Pattern matching against 150+ known failure signatures. Deterministic, zero cost, catches ~80% of failures.

What it catches:

‣Placeholder outputs — "Lorem ipsum", "TODO", template strings left in responses
‣Empty results — a node returns {} or drops a required field
‣Error keys — nested error objects, rate-limit responses, API error patterns
‣Semantic degradation markers — refusal patterns, repeated filler text, corrupted JSON

The heuristic engine loads signatures from three tiers: bundled (ships with ARGUS), private (your local patterns), and shared (community-contributed, synced from cloud). All merged and deduplicated at startup.

Adaptive

The heuristic engine grows over time. When the LLM investigator discovers a new failure pattern, it proposes a candidate signature. After you approve it in the Approvals page, the pattern is added to the heuristic engine — catching the same failure deterministically next time. See Adaptive Learning.

Layer 2 — Anomaly Detector

Statistical checks for suspicious patterns that the heuristic engine can't catch with fixed signatures. Still deterministic, no LLM calls.

‣Unexpected field types — list[int] vs list[str] mismatches
‣Output size anomalies — a response that's dramatically shorter or longer than expected
‣Timing outliers — a node that usually takes 2s now takes 30s
‣Latency degradation — near-timeout nodes (≥95% of limit), suspiciously fast responses (likely cached/stale), and fast completions paired with quality failures

Layer 3 — Correlator

Traces failure propagation across nodes. This is the layer that tells you where the problem actually started, not just where it surfaced.

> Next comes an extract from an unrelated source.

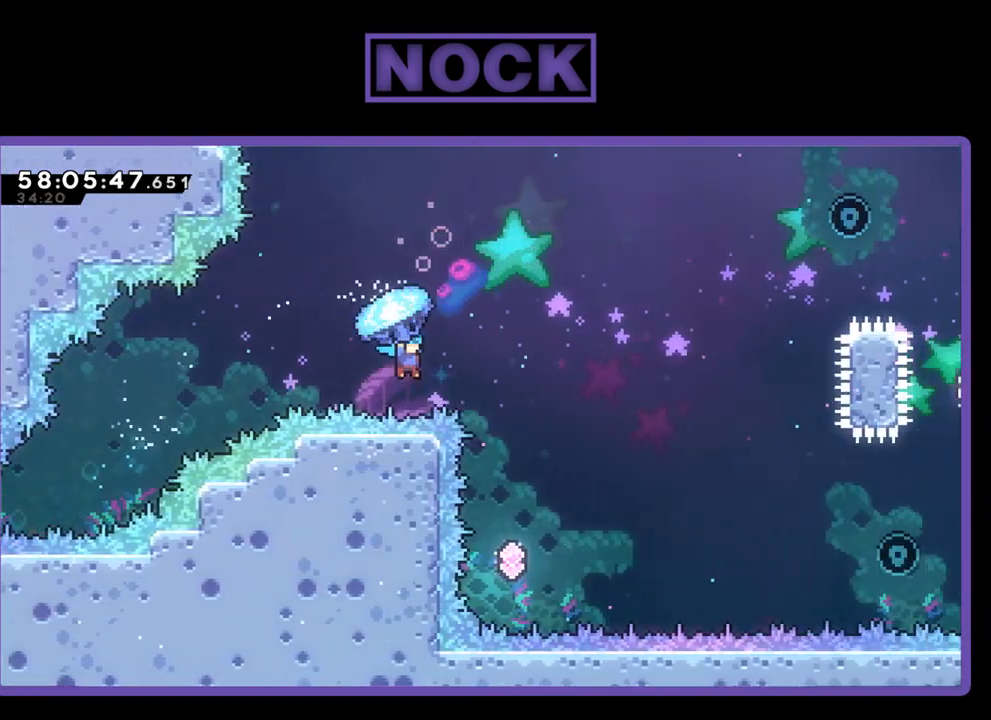
{"buttons": ["R2", "DPAD_RIGHT"], "right_stick": "center", "events": [[133, "DPAD_RIGHT", "up"], [233, "R2", "up"], [500, "DPAD_RIGHT", "down"], [500, "R2", "down"]]}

If node 3 dropped a field and node 5 crashed because of it, the correlator builds the causal chain and points you at node 3, not node 5.

text

   2  validate    12 ms    ⚠  silent failure
      └─  Field "score" is missing
      └─  process received bad state
   3  process    891 ms    ✗  crashed
      └─  KeyError: 'score'
      └─  Field 'score' was absent from the incoming state

root cause   validate

The correlator connects the KeyError in process back to the missing field in validate — so you fix the right node.

Layer 4 — LLM Investigator

Only triggers on ambiguous failures or when explicitly enabled. This is the expensive layer — it calls an LLM.

‣Generates root cause explanations and causal hypotheses
‣Proposes new heuristic signatures so the same failure gets caught deterministically next time
‣Provides debugging suggestions with specific node and field references

python

# Control when the LLM investigator runs
watcher = ArgusWatcher(
    graph,
    investigate=True,        # on failure only (default)
    # investigate="always",  # every node
    # investigate=False,     # never
)

Cost

The LLM investigator uses the model set by judge_model (default: gpt-4o). This adds API cost per run. Use investigate=True (default) to only run it when something fails.

Semantic Judge

Deterministic checks catch ~80% of production failures. For the remaining 20% — subtle quality issues like wrong tone, unhelpful responses, or outdated information — enable the semantic judge:

python

watcher = ArgusWatcher(graph, semantic_judge=True)

The judge runs afterdeterministic checks on every passing node. It evaluates output quality and flags issues that pattern matching can't catch. It won't override a clear heuristic failure — it only steps in when the picture is ambiguous.

Requires OPENAI_API_KEY in your environment.

When to use: complex multi-agent pipelines, customer-facing outputs, LLM-generated content where quality matters.

When to skip: simple pipelines, CI/CD speed runs, zero-cost monitoring.